* EXTRACTED ENTRIES:
----

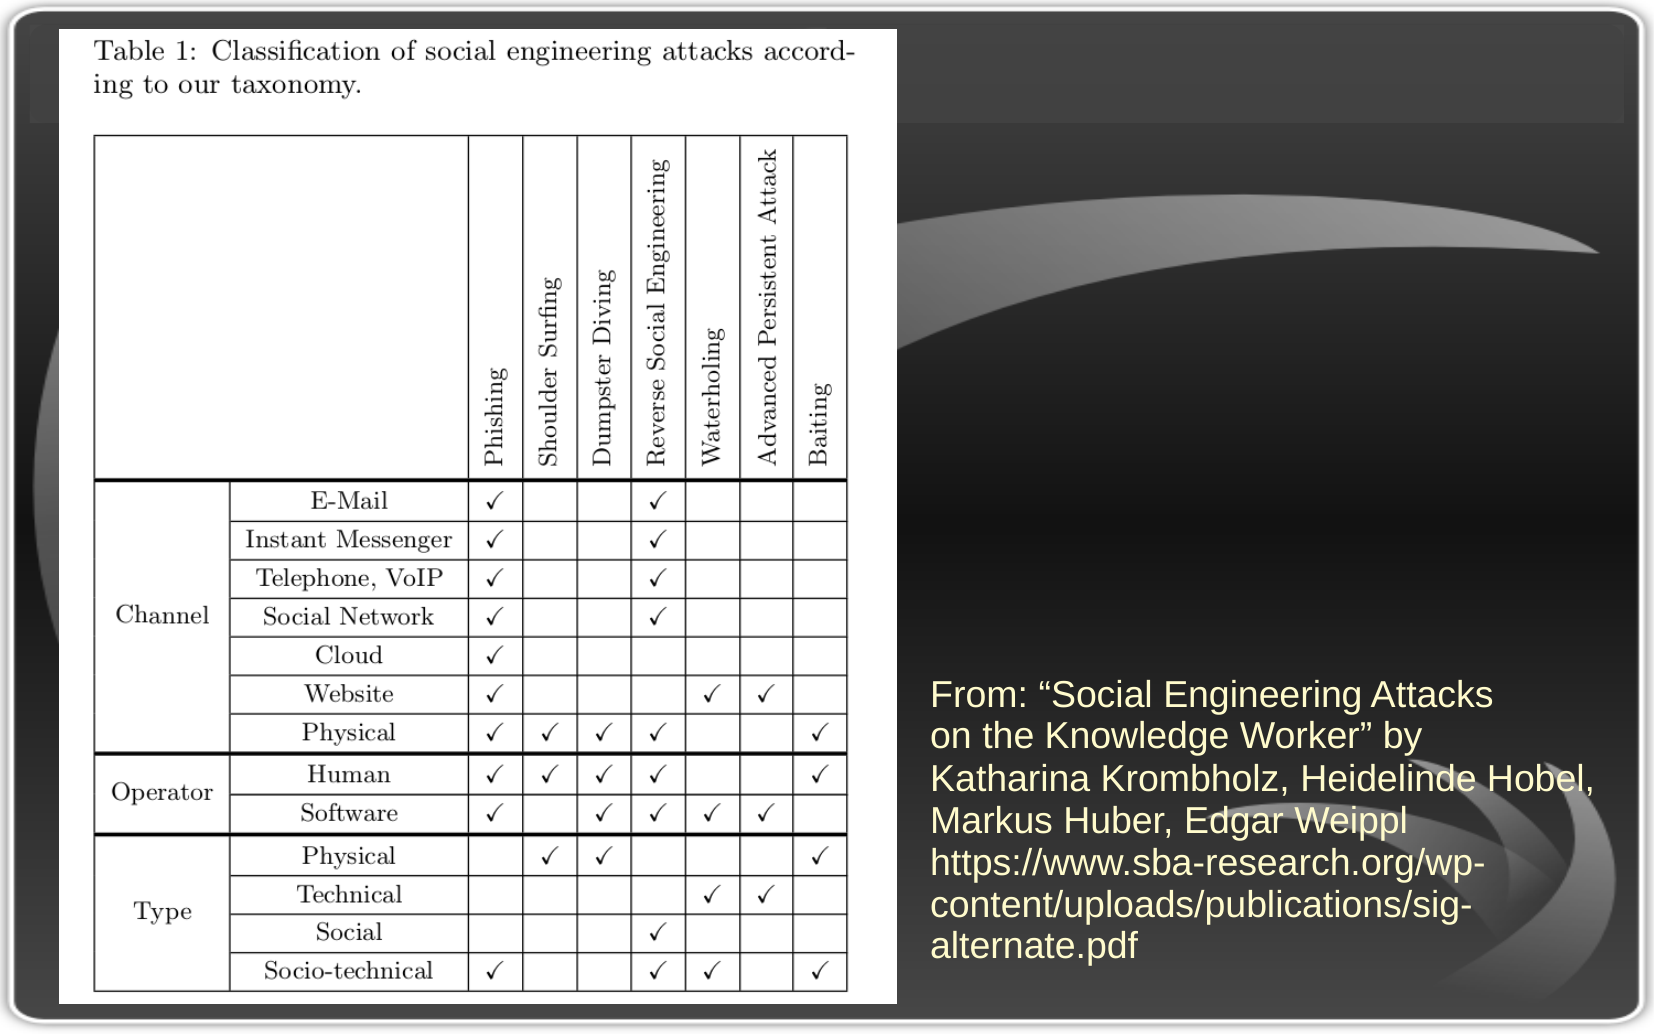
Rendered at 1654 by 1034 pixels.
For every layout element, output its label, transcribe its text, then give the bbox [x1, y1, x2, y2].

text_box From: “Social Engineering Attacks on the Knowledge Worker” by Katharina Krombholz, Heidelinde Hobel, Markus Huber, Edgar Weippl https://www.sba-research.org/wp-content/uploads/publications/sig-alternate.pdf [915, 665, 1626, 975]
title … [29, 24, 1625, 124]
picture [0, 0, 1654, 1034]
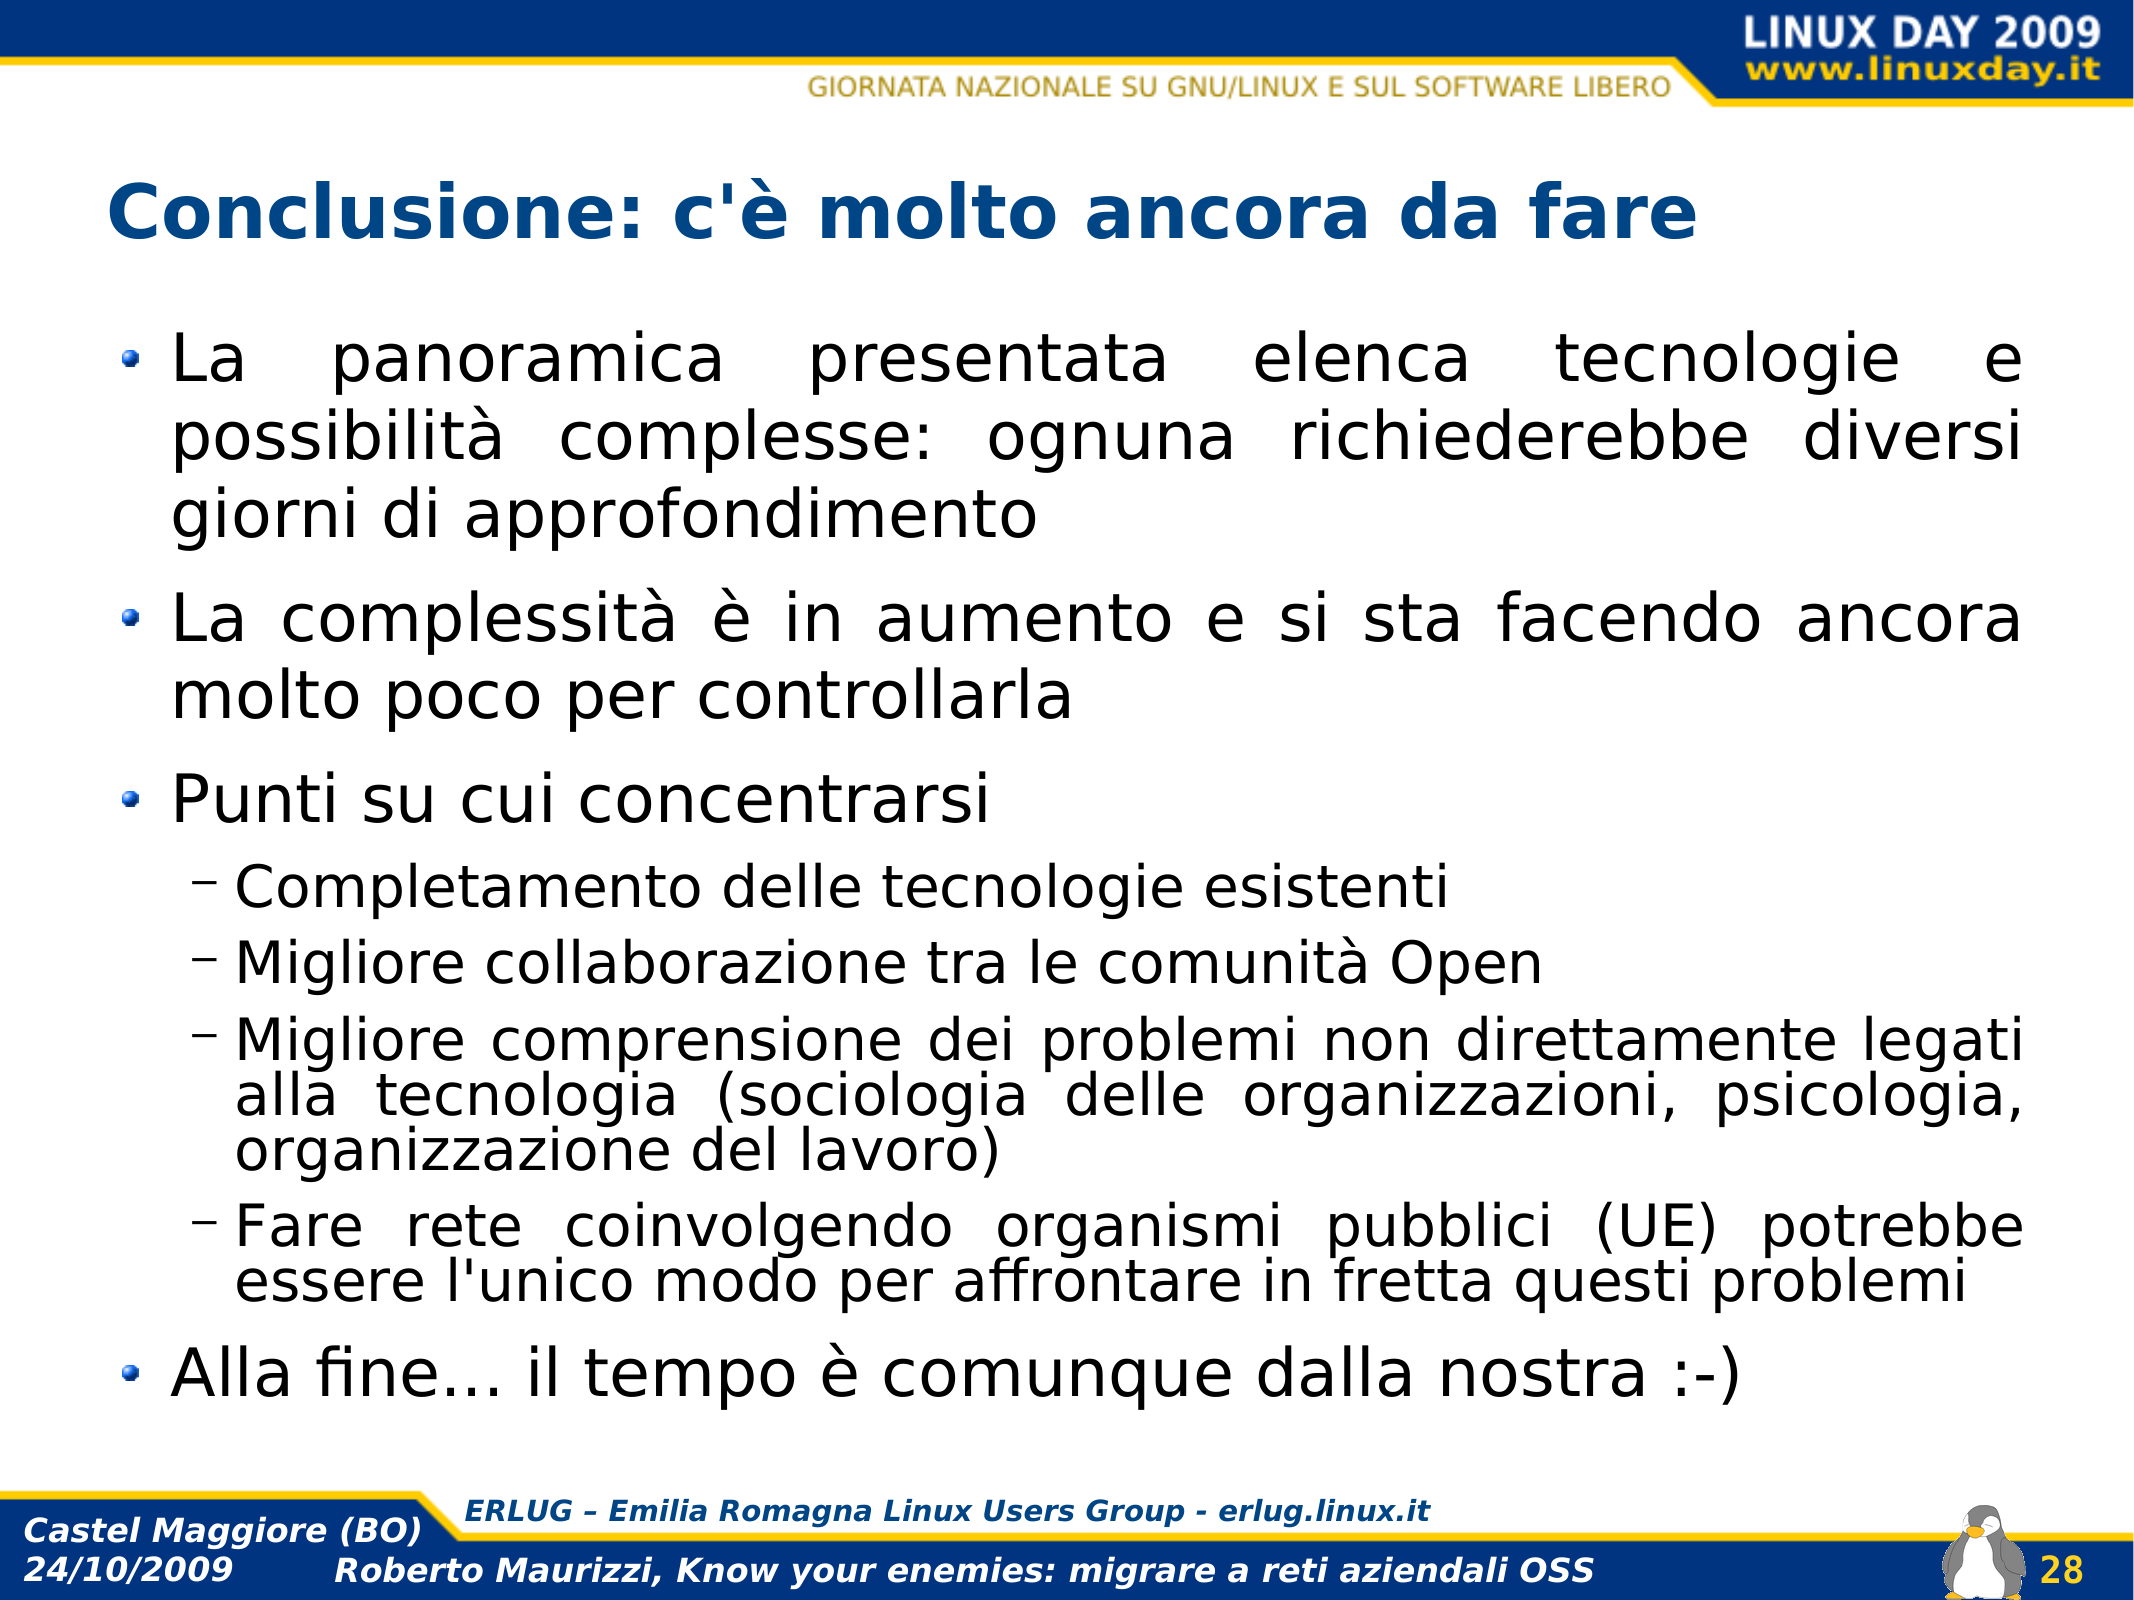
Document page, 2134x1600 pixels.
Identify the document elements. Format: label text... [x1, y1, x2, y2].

----

* BRIEF: Extract each line of the records above verbatim, leaving the pictures out.

* ANSWER TO THIS PROBLEM:
Rendered at 1654 by 1034 pixels.
For every layout element, output its label, transcribe its text, then give the bbox [x1, y1, x2, y2].

text_box From: “Social Engineering Attacks on the Knowledge Worker” by Katharina Krombholz, Heidelinde Hobel, Markus Huber, Edgar Weippl https://www.sba-research.org/wp-content/uploads/publications/sig-alternate.pdf [915, 665, 1626, 975]
title … [29, 24, 1625, 124]
picture [0, 0, 1654, 1034]
Document page, 2134x1600 pixels.
Identify the document elements. Format: label text... [x1, y1, x2, y2].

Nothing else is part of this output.